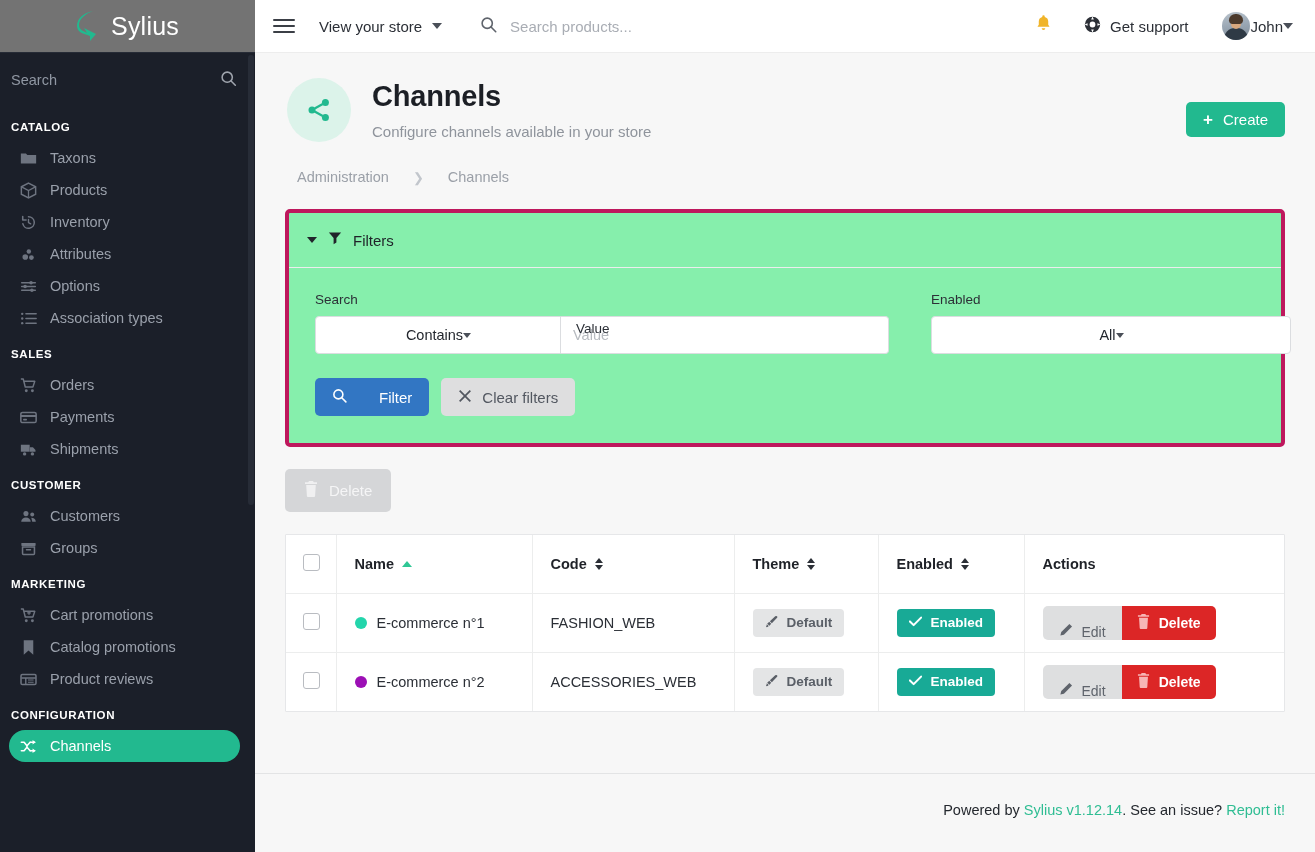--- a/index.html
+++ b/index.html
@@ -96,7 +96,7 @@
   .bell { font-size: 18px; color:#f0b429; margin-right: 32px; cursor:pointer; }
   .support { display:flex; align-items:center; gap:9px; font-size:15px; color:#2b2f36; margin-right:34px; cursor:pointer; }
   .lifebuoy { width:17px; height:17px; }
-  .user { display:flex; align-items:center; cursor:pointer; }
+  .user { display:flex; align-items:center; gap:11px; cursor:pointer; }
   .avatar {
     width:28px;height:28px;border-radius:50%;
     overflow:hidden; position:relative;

--- To do ---
Write out every line above exactly, minus images.

--- Result for this exercise ---
--- a/index.html
+++ b/index.html
@@ -96,7 +96,7 @@
   .bell { font-size: 18px; color:#f0b429; margin-right: 32px; cursor:pointer; }
   .support { display:flex; align-items:center; gap:9px; font-size:15px; color:#2b2f36; margin-right:34px; cursor:pointer; }
   .lifebuoy { width:17px; height:17px; }
-  .user { display:flex; align-items:center; cursor:pointer; }
+  .user { display:flex; align-items:center; gap:11px; cursor:pointer; }
   .avatar {
     width:28px;height:28px;border-radius:50%;
     overflow:hidden; position:relative;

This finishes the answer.